Hi, I am a ML System researcher, focusing on saving memory for deep learning. We had invented a technique called Dynamic Tensor Rematerialization which save memory for aribitary pytorch program, and we think deep probabilistic programming will be a great benchmark. However, we are very unfamiliar with deep probabilistic programming, so… What is some good example that takes up lots of memory, and is pretty hot? (Basically, the resnet of deep ppl)?
hi, can you give some more intuition for the kind of compute graph you’re interested in? wildly overgeneralizing, the computations used in probabilistic inference that are more memory intensive tend to be monolithic, e.g. computing the cholesky decomposition of a large matrix, as opposed to a sequential string of tensor ops as you find in e.g. a resnet. of course, neural networks appear in probabilistic models but they tend to be more moderately sized (i.e. not 50 layers).
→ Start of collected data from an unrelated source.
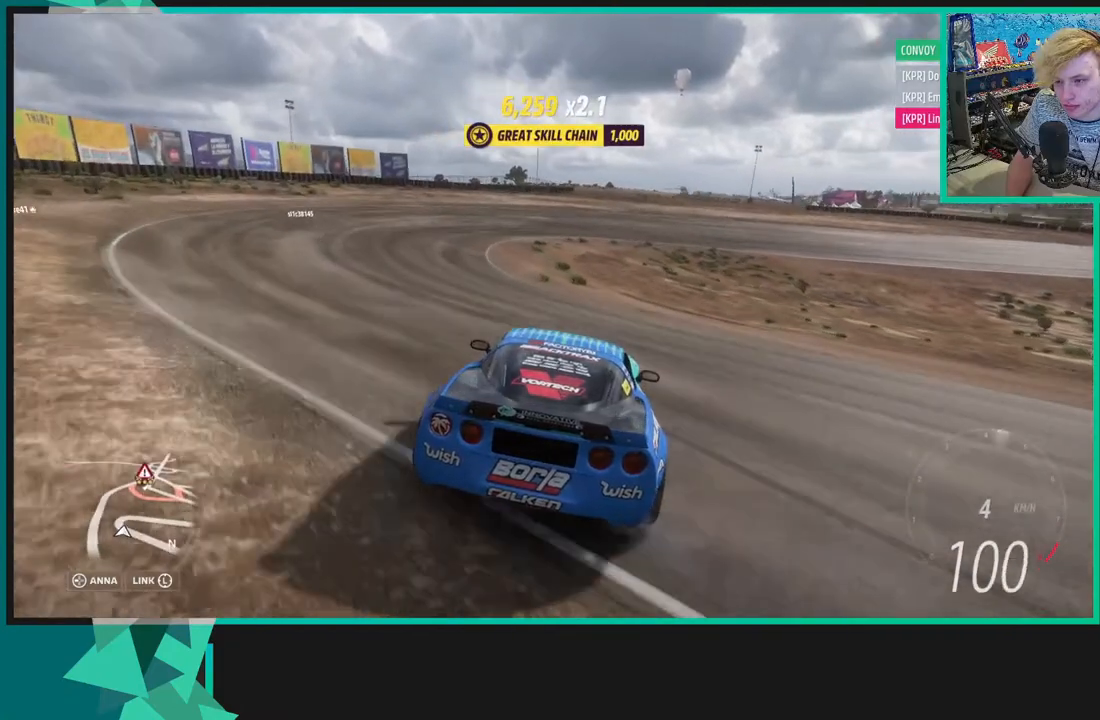
{"buttons": ["R2"], "left_stick": "left", "right_stick": "center", "events": [[300, "R1", "down"], [317, "X", "down"], [350, "left_stick", "center"], [400, "R1", "up"], [400, "X", "up"], [467, "left_stick", "left"]]}
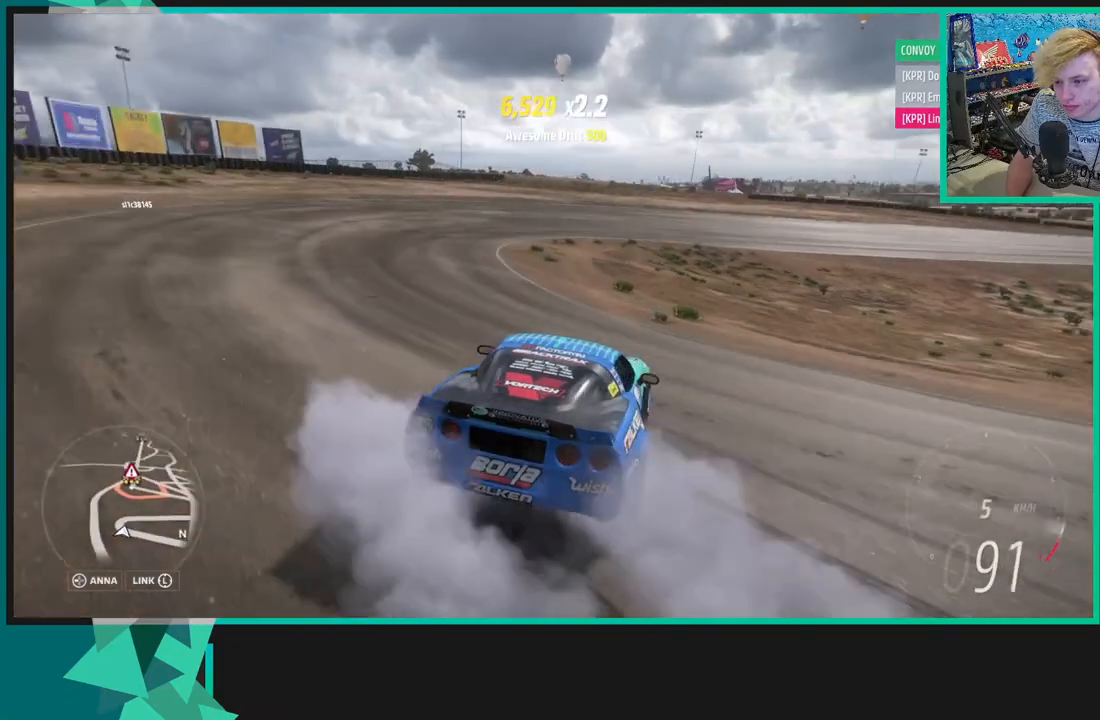
{"buttons": ["R2"], "left_stick": "down-left", "right_stick": "center", "events": [[33, "left_stick", "down-left"], [50, "R2", "up"], [167, "R2", "down"], [233, "left_stick", "center"], [500, "left_stick", "down-left"]]}
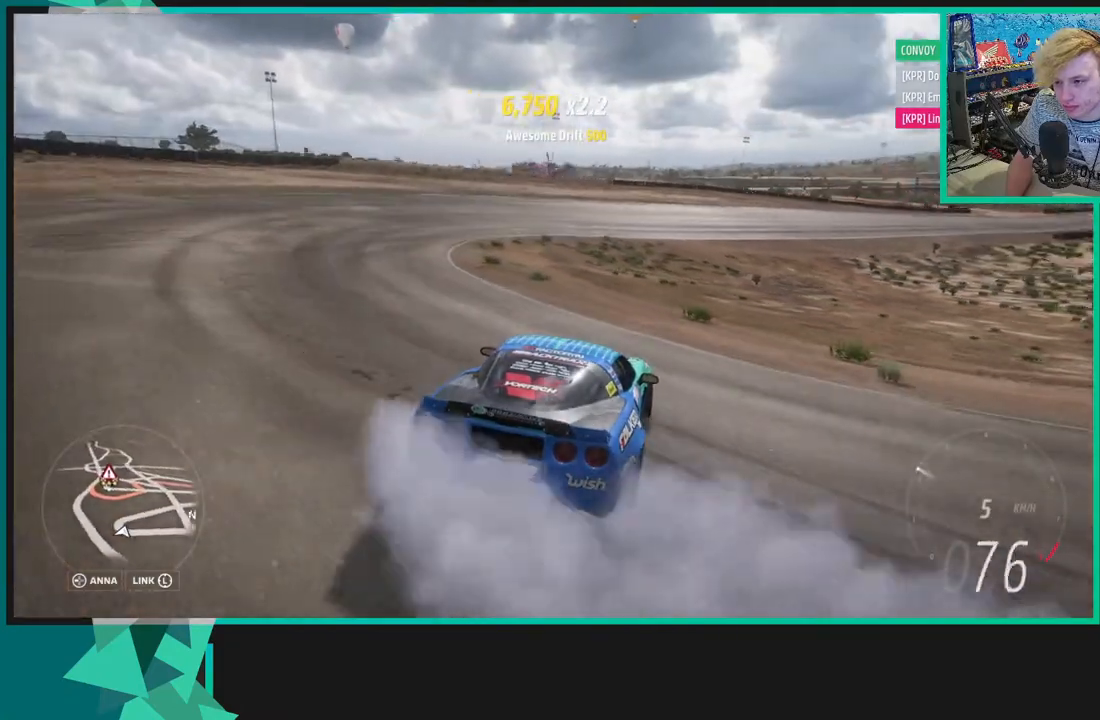
{"buttons": ["R2"], "left_stick": "down-left", "right_stick": "center", "events": []}
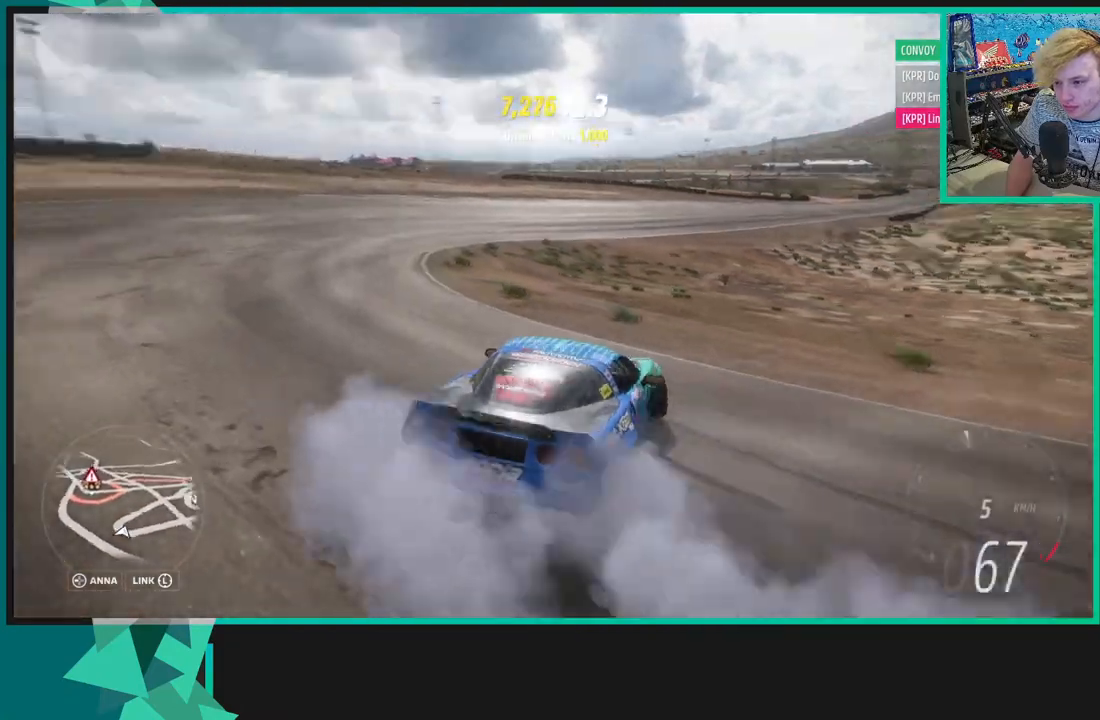
{"buttons": ["R2"], "left_stick": "down-left", "right_stick": "up-left", "events": [[433, "right_stick", "up-left"]]}
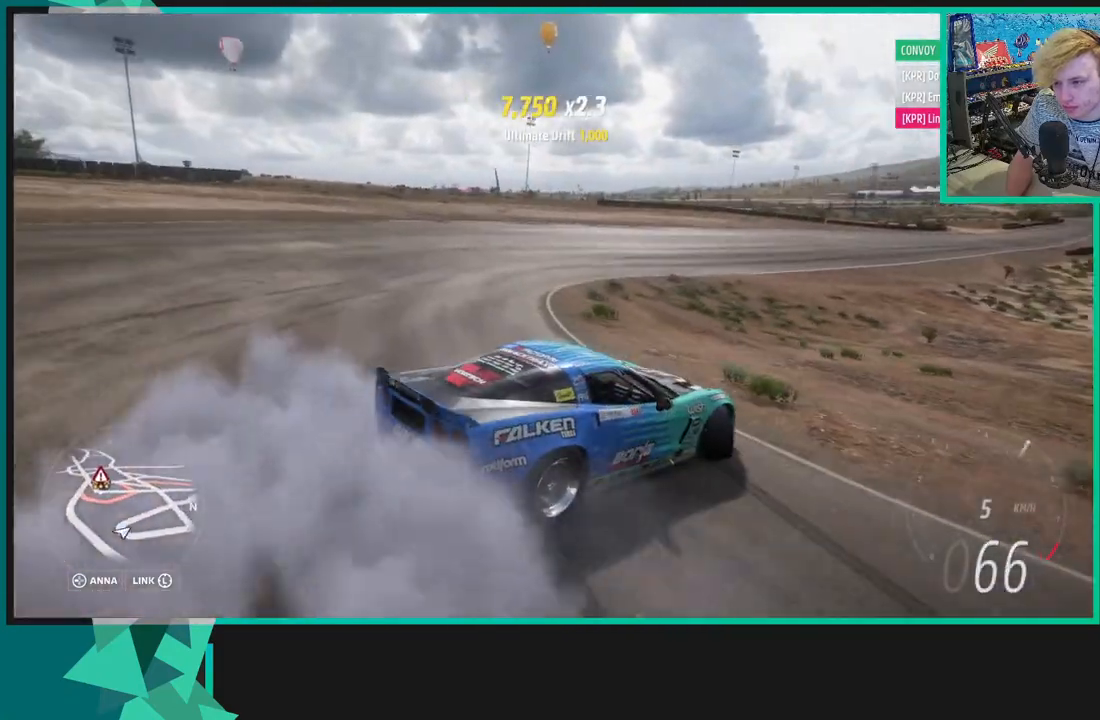
{"buttons": ["R2"], "left_stick": "down-left", "right_stick": "up-left", "events": []}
Thanks! Our approach only work when there is lots of tensor ops, each eating a chunk of the memory.
The cholesky decomposition example probably wont work, so shoul I just look for probabilistic neural network model?
Also: the cases I am imagining is backpropagating through a monte-carlo sampler. If the chain is long, it will take lots of memory. Does that happend in pyro?
@MarisaKirisame your best bet would probably be to try the DMM tutorial. it’s sort of slow because the
guide method unrolls an autoregressive loop, but that’ll give you a long sequence of tensor ops. if you make the batch size, number of hidden units, etc, sufficiently large it’ll get pretty memory hungry pretty fast
this look like exactly what we need! thank you!